Fairly low in fat, they provide few calories, but contain Omega 3.

Mussels can sometimes trigger an allergic reaction. 

Many mussel species exist, but the most common are:

. common mussel (Mytilus edulis), also known as the blue mussel, edible mussel, bouchot mussel, mussel from Brittany, mussel from Holland, and Atlantic mussel

It lives in the western Atlantic, the English Channel, the North Sea, the Baltic, and the Mediterranean. It is usually 1–10 cm long. The bluish-black shell, which is sometimes brown, is rough, and covered with very fine lines. This is the most commonly grown mussel everywhere.

. Mediterranean mussel, or Provence mussel, or Spanish mussel (Mytilus galloprovincialis)

It lives mainly in the Mediterranean but is found in other seas. Its shell is larger and more rounded.

. California mussel (Mytilus californianus)        

It lives from Alaska to southern California and can grow up to 25 cm.

. Pacific mussel (Mytilus trossulus)

It is similar to the common mussel, but has a thinner and more fragile shell.

. Asian green mussel (Perna viridis)

It is native to seas in Asia and was introduced into the waters of North America and South America. Its light green shell turns browner and browner as it grows. It is usually 8–10 cm long.

Mussels are also classified according to farming method and origin:

. on bouchots, which are pilings planted at sea. This method is specific to France and its Atlantic coast. These produce smaller mussels, which are harvested from May through January.

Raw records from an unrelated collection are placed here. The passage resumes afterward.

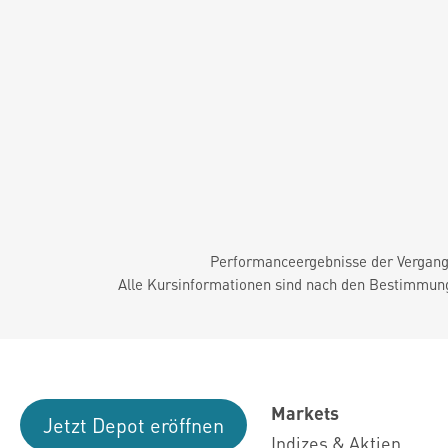
Performanceergebnisse der Vergange
Alle Kursinformationen sind nach den Bestimmung
Markets
Jetzt Depot eröffnen
Indizes & Aktien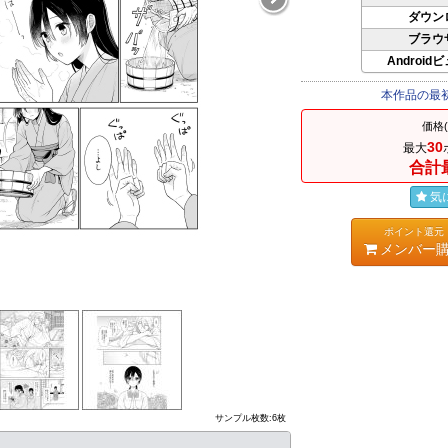
ダウン
ブラウ
Android
本作品の最
価格
30
最大
合計
気
ポイント還元
メンバー
サンプル枚数:6枚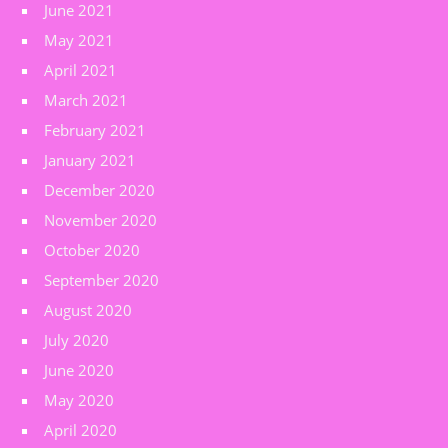
June 2021
May 2021
April 2021
March 2021
February 2021
January 2021
December 2020
November 2020
October 2020
September 2020
August 2020
July 2020
June 2020
May 2020
April 2020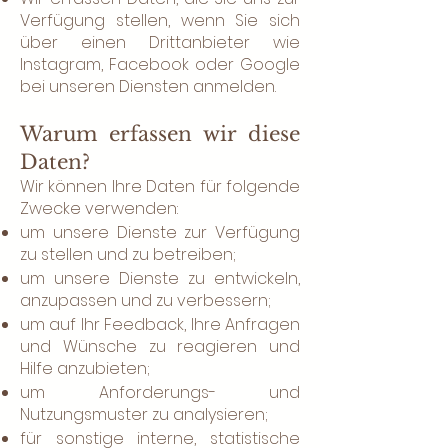
Verfügung stellen, wenn Sie sich
über einen Drittanbieter wie
Instagram, Facebook oder Google
bei unseren Diensten anmelden.
Warum erfassen wir diese
Daten?
Wir können Ihre Daten für folgende
Zwecke verwenden:
um unsere Dienste zur Verfügung
zu stellen und zu betreiben;
um unsere Dienste zu entwickeln,
anzupassen und zu verbessern;
um auf Ihr Feedback, Ihre Anfragen
und Wünsche zu reagieren und
Hilfe anzubieten;
um Anforderungs- und
Nutzungsmuster zu analysieren;
für sonstige interne, statistische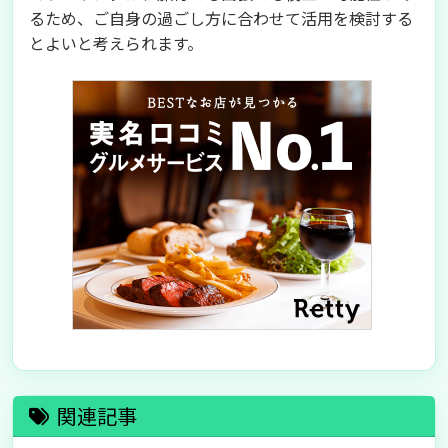
るため、ご自身の過ごし方に合わせて活用を検討する
とよいと考えられます。
関連記事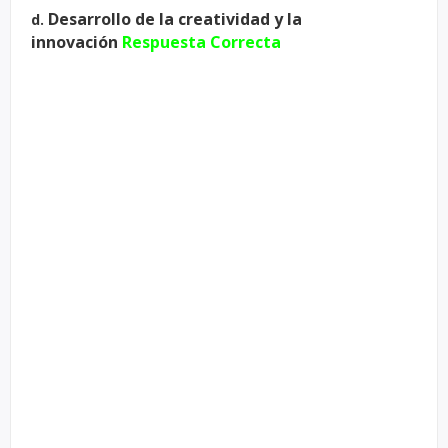
Desarrollo de la creatividad y la
d.
innovación
Respuesta Correcta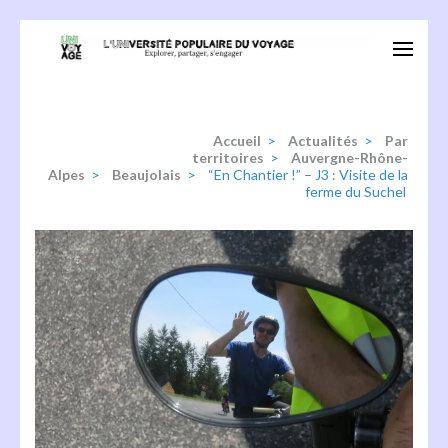
Aller
au
Univoyage
Explorer, partager, s'engager
contenu
(Pressez
Entrée)
Accueil
>
Actualités
>
Par
territoires
>
Auvergne-Rhône-
Alpes
>
Beaujolais
>
“En Chantier !” – J3 : Visite de la
ferme du Suchel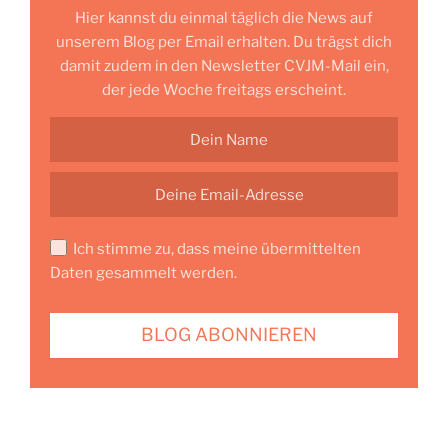
Hier kannst du einmal täglich die News auf
unserem Blog per Email erhalten. Du trägst dich
damit zudem in den Newsletter CVJM-Mail ein,
der jede Woche freitags erscheint.
Ich stimme zu, dass meine übermittelten
Daten gesammelt werden.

. on ropes suspended vertically in the water from rafts or stretched between trays: this is the most frequent method used for mussels in the Mediterranean, such as those from Spain, and, in France, from Bouzigues.

. in plots that were originally natural, but which are regularly stocked up: in Europe, these are the mussels from Holland, which are mainly harvested in winter.

Wild mussels are also found everywhere in the world. In many countries, including France, their capture is regulated, or even prohibited, because of health risks.